# Glock 21, 96A1, or P226



## hbkstinger (May 17, 2012)

Getting my first handgun in a few months and I was wondering whether to go with the Beretta 96A1, Glock 21 (Gen3) or the Sig P226.
Any input would really be helpful


----------



## VAMarine (Dec 25, 2008)

Just out of curiosity's sake, why those three guns?

You've got a Glock in .45, a Beretta in .40, and Sig in _____ (the 226 is available in multiple calibers), why no Glock or Beretta in 9mm or .40?

Are you thinking about carrying this gun later down the road? Are you new to shooting handguns?


----------



## sonja (Sep 16, 2011)

Gee -- why not a Sig 229, a Beretta 92 or a Glock 17? Or, a Springfield XDm 3.8 in 9mm, a S&W M&P in 40, or a nice little Sig C3 1911 (45 ACP). then again ............................. well, yes, then again.

One question -- how did you narrow it down to those three pistols? It's apples, oranges, and pears. If you said Sig 226 9mm, Glock 17 (also 9mm), Beretta 92 (also 9mm), then there's a basis for comparison. 

A lot of folks find the grip on a Glock 21 too big. Then there's the 40 S&W Beretta 96A1, and the Sig 226 - caliber unspecified.

Which do you want, and why -- 45, 40, or 9mm?

Etc., etc., etc.

Perhaps a little more information might help someone give you advice -- then again, what is it you want to hear? After all, there has to be some reason you picked 3 such different pistols.


----------



## denner (Jun 3, 2011)

They're all good as far as reliability and proven performers, the fit, feel and how you shoot them is gonna be all up to you. At least you don't have a Raven or highpoint in the mix.


----------



## rex (Jan 27, 2012)

First prerequisit is what caliber do you want?If you've never shot a handgun 22 is the answer.If you like a particular gun it may be available with a rimfire upper to learn the basis-this ain't no rifle.If you start out with recoil,most people fight a flinch,so the 22 ingrains the subconscience that makes recoil easier to deal with.Sight wobble is much worse when you grab a handgun.

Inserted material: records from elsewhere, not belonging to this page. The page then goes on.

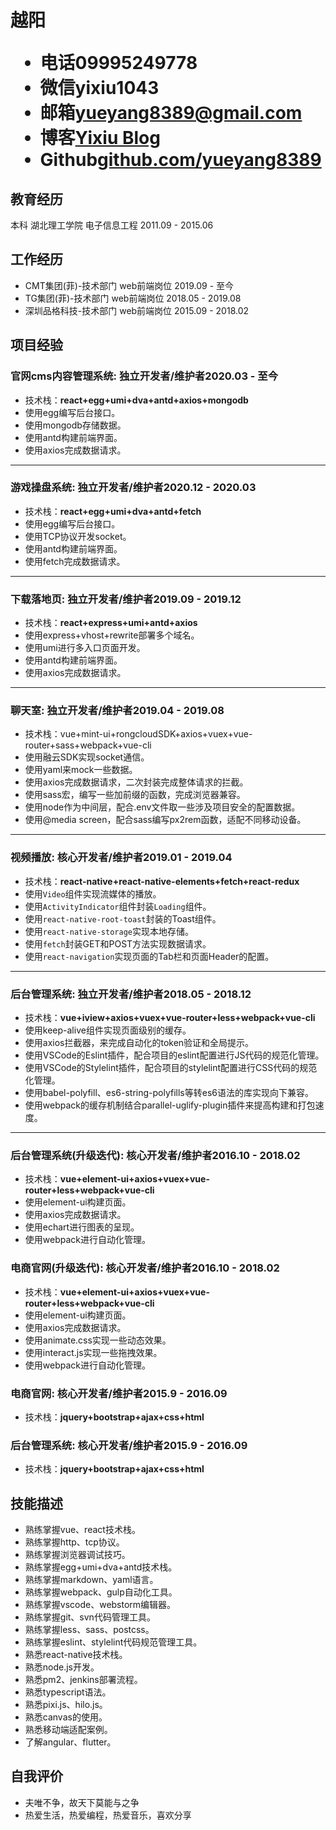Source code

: <h1>
  <span>越阳</span>
  <ul>
    <li><span>电话</span>09995249778</li>
    <li><span>微信</span>yixiu1043</li>
    <li><span>邮箱</span><a href="https://mail.google.com" target="_blank">yueyang8389@gmail.com</a></li>
    <li><span>博客</span><a href="https://yixiu1043.top/blog" target="_blank">Yixiu Blog</a></li>
    <li><span>Github</span><a href="https://github.com/yueyang8389" target="_blank">github.com/yueyang8389</a></li>
  </ul>
</h1>

## 教育经历
本科 湖北理工学院 电子信息工程 <span class="right">2011.09 - 2015.06</span>


## 工作经历
- CMT集团(菲)-技术部门 web前端岗位 <span class="right">2019.09 - 至今</span><br>
- TG集团(菲)-技术部门 web前端岗位 <span class="right">2018.05 - 2019.08</span><br>
- 深圳品格科技-技术部门 web前端岗位 <span class="right">2015.09 - 2018.02</span><br>

<!-- * 获得荣誉：**xxxxxxxxxxxxxxxxxxxxxx** -->

## 项目经验
### 官网cms内容管理系统<span class="role">:&nbsp;独立开发者/维护者</span><span class="right">2020.03 - 至今</span>
* 技术栈：**react+egg+umi+dva+antd+axios+mongodb**
* 使用egg编写后台接口。
* 使用mongodb存储数据。
* 使用antd构建前端界面。
* 使用axios完成数据请求。

---

### 游戏操盘系统<span class="role">:&nbsp;独立开发者/维护者</span><span class="right">2020.12 - 2020.03</span>
* 技术栈：**react+egg+umi+dva+antd+fetch**
* 使用egg编写后台接口。
* 使用TCP协议开发socket。
* 使用antd构建前端界面。
* 使用fetch完成数据请求。

---

### 下载落地页<span class="role">:&nbsp;独立开发者/维护者</span><span class="right">2019.09 - 2019.12</span>
* 技术栈：**react+express+umi+antd+axios**
* 使用express+vhost+rewrite部署多个域名。
* 使用umi进行多入口页面开发。
* 使用antd构建前端界面。
* 使用axios完成数据请求。

---

### 聊天室<span class="role">:&nbsp;独立开发者/维护者</span><span class="right">2019.04 - 2019.08</span>
* 技术栈：vue+mint-ui+rongcloudSDK+axios+vuex+vue-router+sass+webpack+vue-cli
* 使用融云SDK实现socket通信。
* 使用yaml来mock一些数据。
* 使用axios完成数据请求，二次封装完成整体请求的拦截。
* 使用sass宏，编写一些加前缀的函数，完成浏览器兼容。
* 使用node作为中间层，配合.env文件取一些涉及项目安全的配置数据。
* 使用@media screen，配合sass编写px2rem函数，适配不同移动设备。

---

### 视频播放<span class="role">:&nbsp;核心开发者/维护者</span><span class="right">2019.01 - 2019.04</span>
* 技术栈：**react-native+react-native-elements+fetch+react-redux**
* 使用`Video`组件实现流媒体的播放。
* 使用`ActivityIndicator`组件封装`Loading`组件。
* 使用`react-native-root-toast`封装的Toast组件。
* 使用`react-native-storage`实现本地存储。
* 使用`fetch`封装GET和POST方法实现数据请求。
* 使用`react-navigation`实现页面的Tab栏和页面Header的配置。

---

### 后台管理系统<span class="role">:&nbsp;独立开发者/维护者</span><span class="right">2018.05 - 2018.12</span>
* 技术栈：**vue+iview+axios+vuex+vue-router+less+webpack+vue-cli**
* 使⽤keep-alive组件实现页⾯级别的缓存。
* 使用axios拦截器，来完成自动化的token验证和全局提示。
* 使用VSCode的Eslint插件，配合项目的eslint配置进行JS代码的规范化管理。
* 使用VSCode的Stylelint插件，配合项目的stylelint配置进行CSS代码的规范化管理。
* 使用babel-polyfill、es6-string-polyfills等转es6语法的库实现向下兼容。
* 使用webpack的缓存机制结合parallel-uglify-plugin插件来提高构建和打包速度。

---

### 后台管理系统(升级迭代)<span class="role">:&nbsp;核心开发者/维护者</span><span class="right">2016.10 - 2018.02</span>
* 技术栈：**vue+element-ui+axios+vuex+vue-router+less+webpack+vue-cli**
* 使⽤element-ui构建页面。
* 使用axios完成数据请求。
* 使用echart进行图表的呈现。
* 使用webpack进行自动化管理。

### 电商官网(升级迭代)<span class="role">:&nbsp;核心开发者/维护者</span><span class="right">2016.10 - 2018.02</span>
* 技术栈：**vue+element-ui+axios+vuex+vue-router+less+webpack+vue-cli**
* 使⽤element-ui构建页面。
* 使用axios完成数据请求。
* 使用animate.css实现一些动态效果。
* 使用interact.js实现一些拖拽效果。
* 使用webpack进行自动化管理。

### 电商官网<span class="role">:&nbsp;核心开发者/维护者</span><span class="right">2015.9 - 2016.09</span>
* 技术栈：**jquery+bootstrap+ajax+css+html**
### 后台管理系统<span class="role">:&nbsp;核心开发者/维护者</span><span class="right">2015.9 - 2016.09</span>
* 技术栈：**jquery+bootstrap+ajax+css+html**


## 技能描述
* 熟练掌握vue、react技术栈。
* 熟练掌握http、tcp协议。
* 熟练掌握浏览器调试技巧。
* 熟练掌握egg+umi+dva+antd技术栈。
* 熟练掌握markdown、yaml语言。
* 熟练掌握webpack、gulp自动化工具。
* 熟练掌握vscode、webstorm编辑器。
* 熟练掌握git、svn代码管理工具。
* 熟练掌握less、sass、postcss。
* 熟练掌握eslint、stylelint代码规范管理工具。
* 熟悉react-native技术栈。
* 熟悉node.js开发。
* 熟悉pm2、jenkins部署流程。
* 熟悉typescript语法。
* 熟悉pixi.js、hilo.js。
* 熟悉canvas的使用。
* 熟悉移动端适配案例。
* 了解angular、flutter。

## 自我评价
* 夫唯不争，故天下莫能与之争
* 热爱生活，热爱编程，热爱音乐，喜欢分享
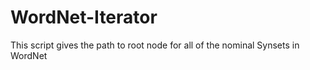 # WordNet-Iterator
This script gives the path to root node for all of the nominal Synsets in WordNet
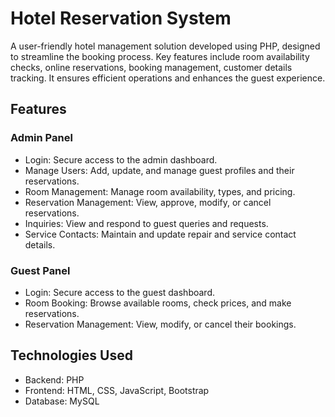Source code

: 
# Hotel Reservation System

A user-friendly hotel management solution developed using PHP, designed to streamline the booking process. Key features 
include room availability checks, online reservations, booking management, customer details tracking. It ensures efficient 
operations and enhances the guest experience.


## Features

### Admin Panel

- Login: Secure access to the admin dashboard.
- Manage Users: Add, update, and manage guest profiles and their reservations.
- Room Management: Manage room availability, types, and pricing.
- Reservation Management: View, approve, modify, or cancel reservations.
- Inquiries: View and respond to guest queries and requests.
- Service Contacts: Maintain and update repair and service contact details.

### Guest Panel

- Login: Secure access to the guest dashboard.
- Room Booking: Browse available rooms, check prices, and make reservations.
- Reservation Management: View, modify, or cancel their bookings.

## Technologies Used

- Backend: PHP
- Frontend: HTML, CSS, JavaScript, Bootstrap
- Database: MySQL
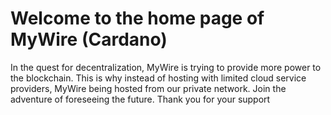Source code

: # Welcome to the home page of MyWire (Cardano)
In the quest for decentralization, MyWire is trying to provide more power to the blockchain. This is why instead of hosting with limited cloud service providers, MyWire being hosted from our private network. Join the adventure of foreseeing the future. Thank you for your support
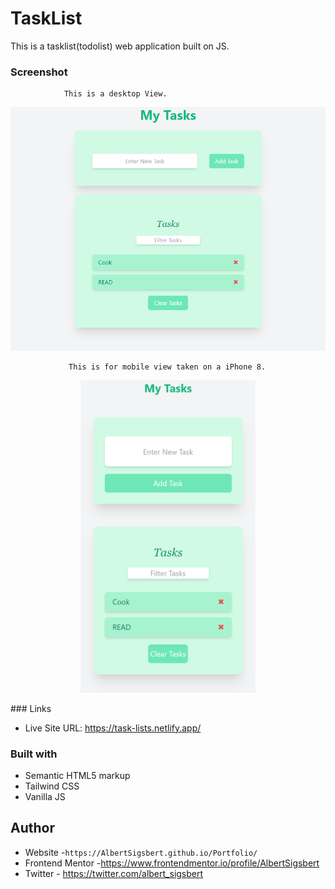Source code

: # TaskList

This is a tasklist(todolist) web application built on JS.


### Screenshot

                This is a desktop View.
                 
<img src="dist/img/task-lists-desktop.png">

                 This is for mobile view taken on a iPhone 8.
                 
  <p align="center">
   <img src="dist/img/task-lists-(iPhone 6_7_8).png" height="500px">
  </p>
### Links

- Live Site URL: https://task-lists.netlify.app/


### Built with

- Semantic HTML5 markup
- Tailwind CSS
- Vanilla JS



## Author

- Website -`https://AlbertSigsbert.github.io/Portfolio/`
- Frontend Mentor -https://www.frontendmentor.io/profile/AlbertSigsbert
- Twitter - https://twitter.com/albert_sigsbert
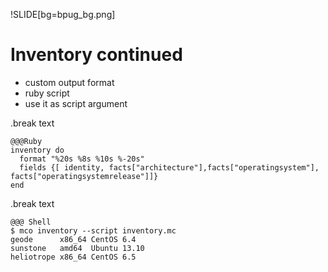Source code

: !SLIDE[bg=bpug_bg.png]

# Inventory continued #

* custom output format
* ruby script
* use it as script argument

.break text

    @@@Ruby
    inventory do
      format "%20s %8s %10s %-20s"
      fields {[ identity, facts["architecture"],facts["operatingsystem"], facts["operatingsystemrelease"]]}
    end

.break text

    @@@ Shell
    $ mco inventory --script inventory.mc
    geode      x86_64 CentOS 6.4
    sunstone   amd64  Ubuntu 13.10
    heliotrope x86_64 CentOS 6.5
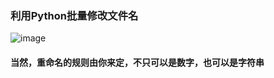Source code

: ### 利用Python批量修改文件名
![image](https://user-images.githubusercontent.com/75345063/130443421-aa68f940-810b-48f1-b2a2-21a7941fe0f6.png)

#### 当然，重命名的规则由你来定，不只可以是数字，也可以是字符串
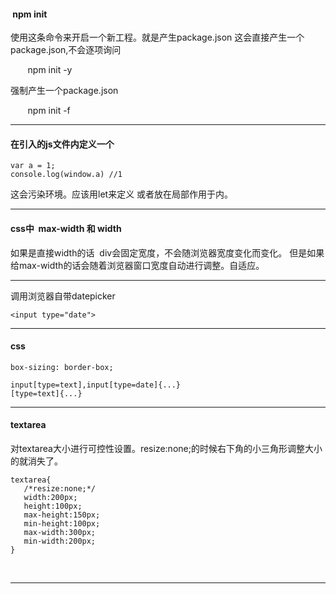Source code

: ####  npm init

使用这条命令来开启一个新工程。就是产生package.json
这会直接产生一个package.json,不会逐项询问

        npm init -y 
 
强制产生一个package.json

        npm init -f

- - -
#### 在引入的js文件内定义一个

    var a = 1;
    console.log(window.a) //1
  
这会污染环境。应该用let来定义  或者放在局部作用于内。

- - -
#### css中  max-width 和 width

如果是直接width的话  div会固定宽度，不会随浏览器宽度变化而变化。
但是如果给max-width的话会随着浏览器窗口宽度自动进行调整。自适应。

- - -
调用浏览器自带datepicker

    <input type="date">
 
- - -
#### css

    box-sizing: border-box;
    
    input[type=text],input[type=date]{...}
    [type=text]{...}

- - -
#### textarea
对textarea大小进行可控性设置。resize:none;的时候右下角的小三角形调整大小的就消失了。

    textarea{
       /*resize:none;*/
       width:200px;
       height:100px; 
       max-height:150px; 
       min-height:100px;    
       max-width:300px; 
       min-width:200px; 
    }
    
- - -
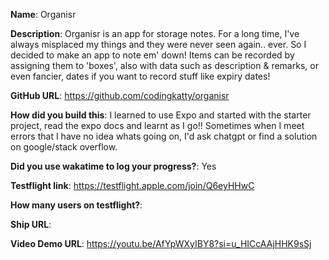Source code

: **Name**: Organisr

**Description**: Organisr is an app for storage notes. For a long time, I've always misplaced my things and they were never seen again.. ever. So I decided to make an app to note em' down! Items can be recorded by assigning them to 'boxes', also with data such as description & remarks, or even fancier, dates if you want to record stuff like expiry dates!

**GitHub URL**: https://github.com/codingkatty/organisr

**How did you build this**: I learned to use Expo and started with the starter project, read the expo docs and learnt as I go!! Sometimes when I meet errors that I have no idea whats going on, I'd ask chatgpt or find a solution on google/stack overflow.

**Did you use wakatime to log your progress?**: Yes

**Testflight link**: https://testflight.apple.com/join/Q6eyHHwC

**How many users on testflight?**:

**Ship URL**:

**Video Demo URL**: https://youtu.be/AfYpWXyIBY8?si=u_HICcAAjHHK9sSj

I have no use for a 40 but I have a Beretta 92 that's 20 some years old.Has an odd feel to it but it's pleasing,and will rock-n-roll.Sigs are great pieces but just don't fit me well.The other you'd have to give me so I can make a few bucks quick.

Handle as much as possible to see what feels good.If there's something I just need to paw I hit a good gunshow.Just because it feels good doesn't mean you can shoot it well though due to caliber or the gun design's behavior.Shoot what you can but have a shooter there with you for guidance and tips.


----------